Most are now disabled or under control, but rockets fly over houses here several times a day and each rocket has the potential to start a new fire.

And there are currently places where firefighters don’t go.

“There is a war here and in a war zone the operations are different,” Mr Caspi told Israeli radio station Kan News.

“In certain areas, where there is no immediate danger to human life… where the military knows that the firefighters could be injured, it instructs us not to enter. And I support it.”

The fires fuel demands that the Israeli government take steps to end the escalating conflict with Hezbollah [BBC]

From the back patio of his home – built from shipping containers, a few hundred yards from the Lebanese border – Dean Sweetland points to the plumes of gray smoke rising from the nearby hills, to the sounds of distant bombs and fighter jets.

Most other residents of Kibbutz Malkiya were evacuated in the days after the Hamas attacks on Israel on October 7, when its Hezbollah allies in Lebanon began shooting at communities here. Both armed groups are labeled as terrorist organizations by Israel, the US and others.

But Dean, who previously served in the British Army, stayed on. He is part of a group of residents from border communities who are rushing to extinguish fires that firefighters cannot access.

According to him, the Israeli army is not a solution.

“Especially if we are in sight of Hezbollah, they will see the soldiers and send a missile,” he says. “We hear the drones when we put out the fires.”

The town of Kiryat Shmona was hit by rocket fire from Lebanon on Tuesday [Reuters]

In the early days of the war, Dean says, tanks were parked around the kibbutz and attracted a lot of Hezbollah fire.

They have now left and between the bombings there is peace in the kibbutz. But Dean and his neighbors feel the void. Families evacuated eight months ago are still living in temporary housing further south.

The fires here are a vivid reminder that the Israeli government’s promise to secure these northern areas and return residents to their homes has still not been fulfilled.
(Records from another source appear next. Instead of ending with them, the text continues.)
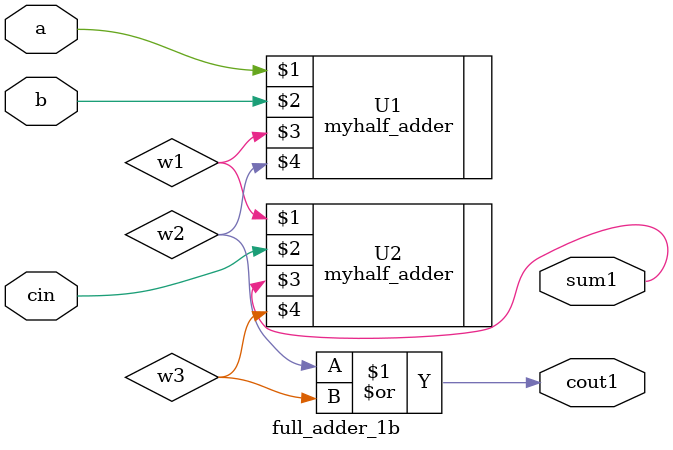
<source format=v>
`timescale 1ns / 1ps
module full_adder_1b(a,b,cin,sum1,cout1);
   input a,b,cin;
	output sum1,cout1;
	wire w1,w2,w3;
	
	myhalf_adder U1 (a,b,w1,w2);
	myhalf_adder U2 (w1,cin,sum1,w3);
	or U3 (cout1,w2,w3);
	
endmodule

</source>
“We feel like we’re the forgotten people,” Dean says. “They don’t care about the north.”

The attitude of many in the country, he says, is ‘let it burn’.

“I think we have to eliminate Hezbollah over a distance of ten kilometers, maybe even more,” said Yariv Rozenberg, deputy commander of Kibbutz Malkiya’s civil defense team.
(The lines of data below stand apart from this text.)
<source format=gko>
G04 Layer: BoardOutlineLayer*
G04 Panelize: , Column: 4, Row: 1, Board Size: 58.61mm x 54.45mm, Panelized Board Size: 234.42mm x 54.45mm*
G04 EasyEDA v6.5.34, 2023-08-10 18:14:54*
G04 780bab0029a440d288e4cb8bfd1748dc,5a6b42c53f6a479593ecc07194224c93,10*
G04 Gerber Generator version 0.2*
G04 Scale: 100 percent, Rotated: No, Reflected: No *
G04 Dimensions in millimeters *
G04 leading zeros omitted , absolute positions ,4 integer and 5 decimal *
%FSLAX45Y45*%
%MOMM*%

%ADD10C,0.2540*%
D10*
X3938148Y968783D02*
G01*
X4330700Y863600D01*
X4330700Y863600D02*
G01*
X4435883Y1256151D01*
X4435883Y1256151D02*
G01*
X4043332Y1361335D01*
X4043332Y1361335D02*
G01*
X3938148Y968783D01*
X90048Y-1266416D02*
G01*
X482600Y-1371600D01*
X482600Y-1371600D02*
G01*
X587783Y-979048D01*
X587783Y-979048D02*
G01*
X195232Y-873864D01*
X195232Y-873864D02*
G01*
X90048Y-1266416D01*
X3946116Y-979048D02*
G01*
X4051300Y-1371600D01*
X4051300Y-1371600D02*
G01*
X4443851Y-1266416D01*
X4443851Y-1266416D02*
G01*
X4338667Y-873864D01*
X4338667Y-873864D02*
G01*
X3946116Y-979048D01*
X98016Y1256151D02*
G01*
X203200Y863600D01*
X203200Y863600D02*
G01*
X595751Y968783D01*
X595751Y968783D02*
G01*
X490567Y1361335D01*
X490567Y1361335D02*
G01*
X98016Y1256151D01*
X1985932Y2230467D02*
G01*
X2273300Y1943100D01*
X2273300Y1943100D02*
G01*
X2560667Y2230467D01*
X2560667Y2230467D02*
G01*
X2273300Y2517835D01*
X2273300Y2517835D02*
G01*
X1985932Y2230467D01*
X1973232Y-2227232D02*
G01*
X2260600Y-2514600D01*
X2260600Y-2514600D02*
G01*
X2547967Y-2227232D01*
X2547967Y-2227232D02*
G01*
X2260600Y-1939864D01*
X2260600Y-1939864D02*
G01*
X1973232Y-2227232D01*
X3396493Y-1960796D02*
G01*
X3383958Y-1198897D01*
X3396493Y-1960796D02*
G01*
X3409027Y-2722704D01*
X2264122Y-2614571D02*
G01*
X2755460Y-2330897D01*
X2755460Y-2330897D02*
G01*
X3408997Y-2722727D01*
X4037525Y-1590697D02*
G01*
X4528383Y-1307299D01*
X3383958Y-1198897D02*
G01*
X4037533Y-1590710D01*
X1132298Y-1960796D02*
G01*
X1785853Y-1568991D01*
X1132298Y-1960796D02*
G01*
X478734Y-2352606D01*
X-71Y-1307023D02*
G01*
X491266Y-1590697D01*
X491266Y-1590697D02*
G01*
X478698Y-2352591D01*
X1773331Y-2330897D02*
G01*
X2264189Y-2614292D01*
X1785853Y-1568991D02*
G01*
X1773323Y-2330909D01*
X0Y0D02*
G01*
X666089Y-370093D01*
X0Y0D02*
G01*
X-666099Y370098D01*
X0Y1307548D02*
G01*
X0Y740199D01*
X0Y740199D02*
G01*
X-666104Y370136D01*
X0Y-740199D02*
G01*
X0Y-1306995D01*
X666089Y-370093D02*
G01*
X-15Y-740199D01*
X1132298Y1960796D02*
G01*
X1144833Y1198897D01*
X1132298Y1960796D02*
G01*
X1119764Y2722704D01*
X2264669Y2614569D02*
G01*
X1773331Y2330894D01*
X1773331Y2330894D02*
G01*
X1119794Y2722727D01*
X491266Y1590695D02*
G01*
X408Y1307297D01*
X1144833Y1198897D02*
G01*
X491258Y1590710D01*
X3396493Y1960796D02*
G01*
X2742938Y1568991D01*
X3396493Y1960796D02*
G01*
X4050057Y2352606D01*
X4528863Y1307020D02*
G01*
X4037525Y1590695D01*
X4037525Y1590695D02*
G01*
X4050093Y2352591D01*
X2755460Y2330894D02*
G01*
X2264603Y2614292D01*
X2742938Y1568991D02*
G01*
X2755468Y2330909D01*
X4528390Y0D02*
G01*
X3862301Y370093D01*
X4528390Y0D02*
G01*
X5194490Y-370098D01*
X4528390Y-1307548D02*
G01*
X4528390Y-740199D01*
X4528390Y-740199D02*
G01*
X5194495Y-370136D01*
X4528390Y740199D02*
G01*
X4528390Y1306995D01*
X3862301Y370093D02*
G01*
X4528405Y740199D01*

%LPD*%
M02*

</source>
“You can’t kill them all, and they won’t leave here. But we need more military here, and we need to get back to our lives – to bring our families back.”
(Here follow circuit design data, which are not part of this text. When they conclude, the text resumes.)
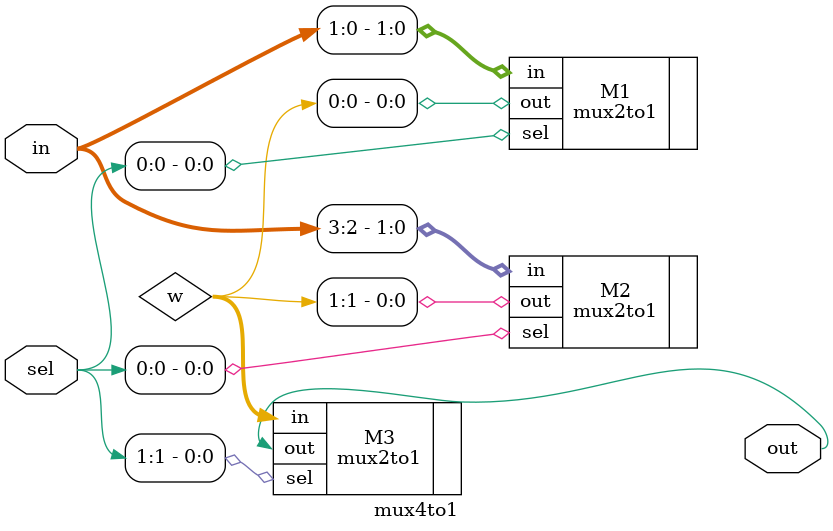
<source format=v>
module mux4to1(in,sel,out);
input [3:0] in;
input [1:0] sel;
output out;

/*simple behavioral
assign out = in[sel];*/

// structural from 3 2to1 mux
wire [1:0] w;
mux2to1 M1 (.in(in[1:0]),.sel(sel[0]),.out(w[0]));
mux2to1 M2 (.in(in[3:2]),.sel(sel[0]),.out(w[1]));
mux2to1 M3 (.in(w[1:0]),.sel(sel[1]),.out(out));
endmodule

</source>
As the months pass, pressure increases on the Israeli government to resolve this conflict and get people home.

Israel’s far-right Security Minister this week called on Israel to destroy “all Hezbollah strongholds: destruction, war!” to set on fire.

Others are more measured. A war with Hezbollah would be a much more difficult and dangerous conflict than Israel’s conflict in Gaza.

Hezbollah’s deputy head, Sheikh Naim Qassem, told Al Jazeera television that the group was not seeking to widen the conflict, but that any Israeli expansion of the war would be met “with destruction.”

Israel’s prime minister threatened “very intense action” against Hezbollah on Wednesday during a visit to Kiryat Shmona [AFP]

Ahead of a War Cabinet meeting to discuss the situation on Tuesday evening, Israeli Army Chief of Staff Lt. Gen. Herzi Halevi said the country was “approaching the point where a decision will have to be made.”

The armed forces, he said, were “prepared and ready to launch an offensive.”

Prime Minister Benjamin Netanyahu said Wednesday during a visit to troops and firefighters in the northern city of Kiryat Shmona that the government was prepared for “a very strong action in the north.”

“One way or another we will restore security in the north,” he said.

Many believe a ceasefire in Gaza would help cool the situation further north.

“Gaza is the key,” says Dean. “It has to be addressed somehow. Then Hezbollah will stop, because they are doing this in support of Hamas.”

The northern conflict is closely linked to the war in Gaza.

Over the past eight months, the Israeli leader has tried to contain this conflict, with an emphasis on Gaza.

Now he faces a glaring reminder of this other front: caught between the war he hasn’t ended in the South, and the war he doesn’t necessarily want to start.